What does a dolphin hear in the St. Johns River?

UNF researchers look into how human interaction impacts dolphins

During a boat ride on the St. Johns River you may hear a passing boat, maybe some industrial noise in the distance, but the overall experience is probably pretty relaxing.

Under the water, you will hear even less; silence.

But to the inhabitants of the St. Johns River it sounds a little louder. Well, incredibly loud; as loud as a rock concert!

In the recent years, the health of the dolphin population in this area has been decreasing, and so researchers at the University of North Florida are working to see the how the animals are affected by being inundated by noise for 24 hours a day. 

Clarissa King is a graduate student and a part of the research team that goes out multiple times a week to conduct their research. On their boat rides they document all dolphin sightings, collect a piece of equipment that sits on the bottom of the river floor recording sound, and make new recordings. 

“I’m really interested in looking at how human sounds are impacting the dolphins in the river," said King. As it turns out, human sounds are changing a lot about dolphins. King said that the dolphins in the St. Johns River are not as communicative as they could be.

They don't make a ton of noise because they would not be able to hear one another over the sound.

The noises they do make, however, are at a different frequency, so they can be heard over all the noise, when necessary.

When King puts her hydrophone (an extremely sensitive underwater microphone) under the water, a constant crackling can be heard. The sound is undetectable to the human ear, it is little shrimp doing a dance that creates a snapping noise that sounds like a soft static.

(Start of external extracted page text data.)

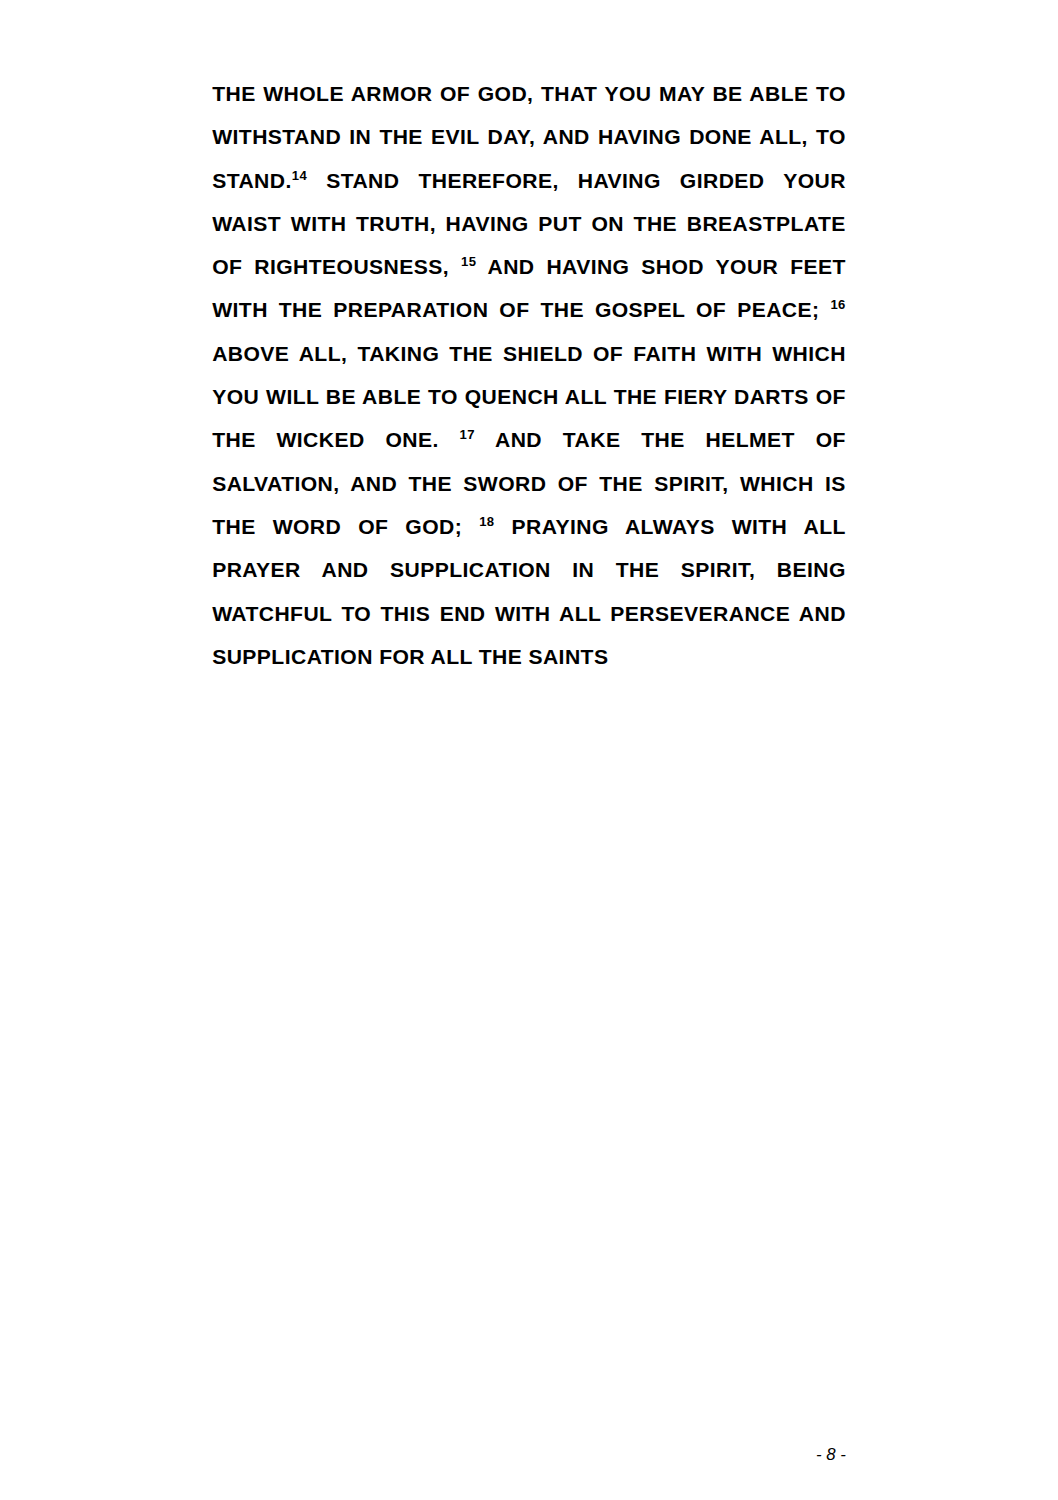THE WHOLE ARMOR OF GOD, THAT YOU MAY BE ABLE TO WITHSTAND IN THE EVIL DAY, AND HAVING DONE ALL, TO STAND.14 STAND THEREFORE, HAVING GIRDED YOUR WAIST WITH TRUTH, HAVING PUT ON THE BREASTPLATE OF RIGHTEOUSNESS, 15 AND HAVING SHOD YOUR FEET WITH THE PREPARATION OF THE GOSPEL OF PEACE; 16 ABOVE ALL, TAKING THE SHIELD OF FAITH WITH WHICH YOU WILL BE ABLE TO QUENCH ALL THE FIERY DARTS OF THE WICKED ONE. 17 AND TAKE THE HELMET OF SALVATION, AND THE SWORD OF THE SPIRIT, WHICH IS THE WORD OF GOD; 18 PRAYING ALWAYS WITH ALL PRAYER AND SUPPLICATION IN THE SPIRIT, BEING WATCHFUL TO THIS END WITH ALL PERSEVERANCE AND SUPPLICATION FOR ALL THE SAINTS
- 8 -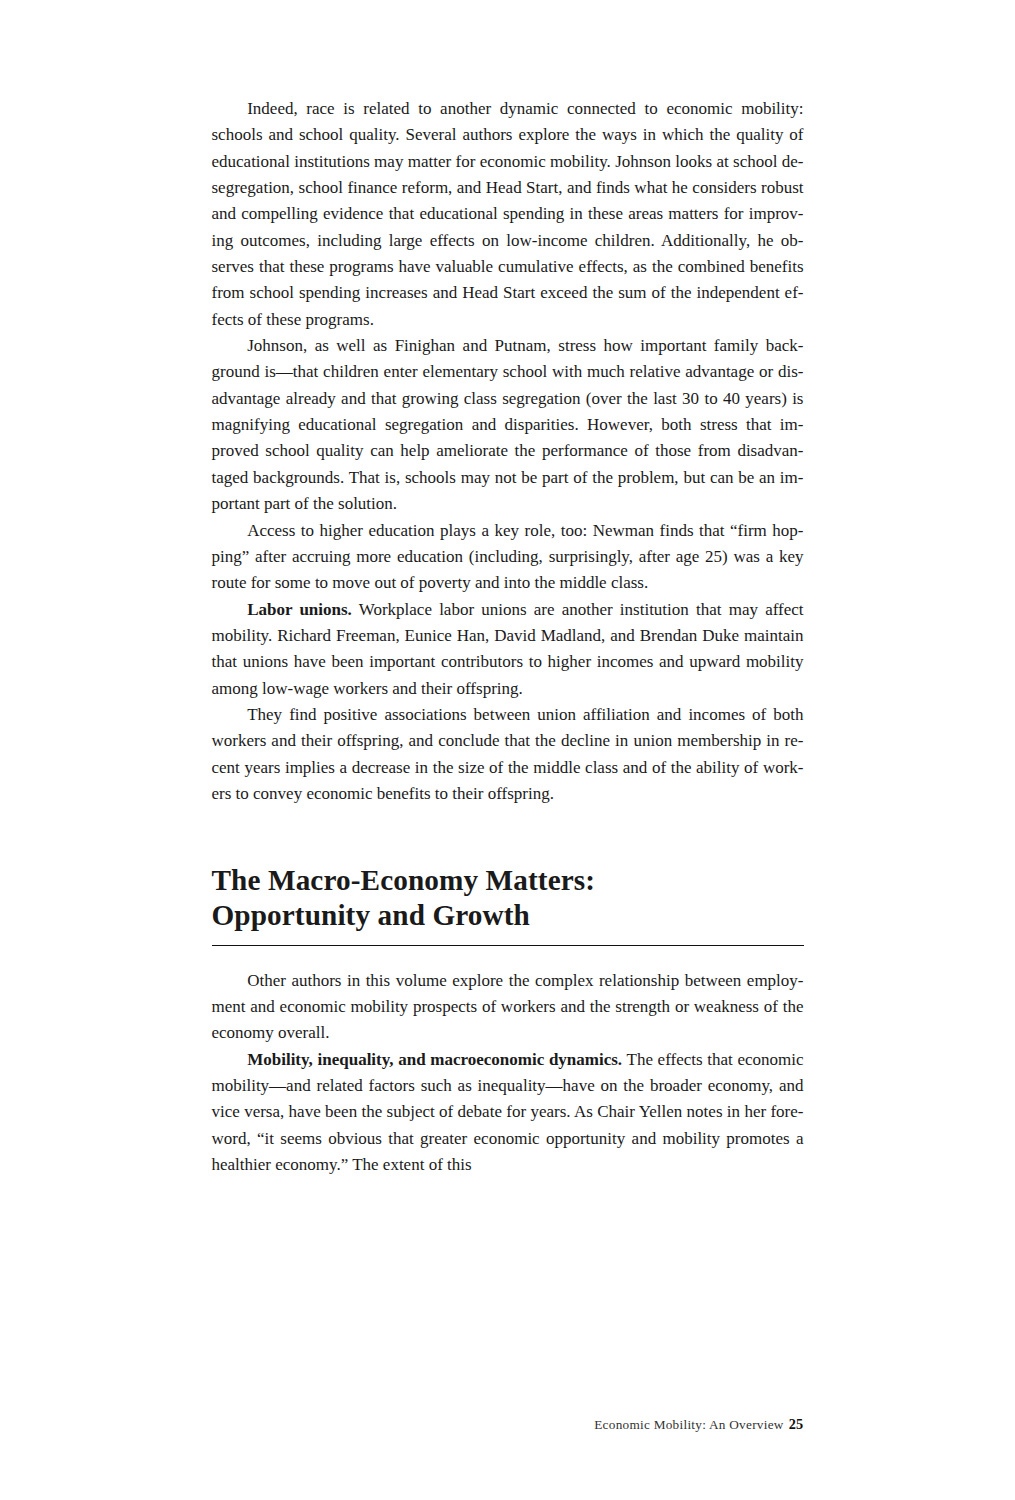Indeed, race is related to another dynamic connected to economic mobility: schools and school quality. Several authors explore the ways in which the quality of educational institutions may matter for economic mobility. Johnson looks at school desegregation, school finance reform, and Head Start, and finds what he considers robust and compelling evidence that educational spending in these areas matters for improving outcomes, including large effects on low-income children. Additionally, he observes that these programs have valuable cumulative effects, as the combined benefits from school spending increases and Head Start exceed the sum of the independent effects of these programs.
Johnson, as well as Finighan and Putnam, stress how important family background is—that children enter elementary school with much relative advantage or disadvantage already and that growing class segregation (over the last 30 to 40 years) is magnifying educational segregation and disparities. However, both stress that improved school quality can help ameliorate the performance of those from disadvantaged backgrounds. That is, schools may not be part of the problem, but can be an important part of the solution.
Access to higher education plays a key role, too: Newman finds that “firm hopping” after accruing more education (including, surprisingly, after age 25) was a key route for some to move out of poverty and into the middle class.
Labor unions. Workplace labor unions are another institution that may affect mobility. Richard Freeman, Eunice Han, David Madland, and Brendan Duke maintain that unions have been important contributors to higher incomes and upward mobility among low-wage workers and their offspring.
They find positive associations between union affiliation and incomes of both workers and their offspring, and conclude that the decline in union membership in recent years implies a decrease in the size of the middle class and of the ability of workers to convey economic benefits to their offspring.
The Macro-Economy Matters:
Opportunity and Growth
Other authors in this volume explore the complex relationship between employment and economic mobility prospects of workers and the strength or weakness of the economy overall.
Mobility, inequality, and macroeconomic dynamics. The effects that economic mobility—and related factors such as inequality—have on the broader economy, and vice versa, have been the subject of debate for years. As Chair Yellen notes in her foreword, “it seems obvious that greater economic opportunity and mobility promotes a healthier economy.” The extent of this
Economic Mobility: An Overview 25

But louder noises can be heard too, like a boat in the distance, in fact, every boat in the distance and the metallic sounds of industrial work being done at shipping terminals and the Navy and Coast Guard stations.

This noise is encroaching on the habitat of the St. Johns River dolphins, morning, noon and night. 

“This research, and getting it out to the public is very, very important," said fellow grad student Amber Brown. She studies algae to see what is harming the wildlife in our rivers, but the grad students work together in their respective fields to try and learn all they can about our dolphin neighbors. 

At this time, the researchers are not sure what all this means for the local dolphin populations and whether it is a contributing factor to their decline in health. However, they documents everything they see and hear in hopes that it will bring them a step closer to understanding the dolphin populations and help keep them healthy.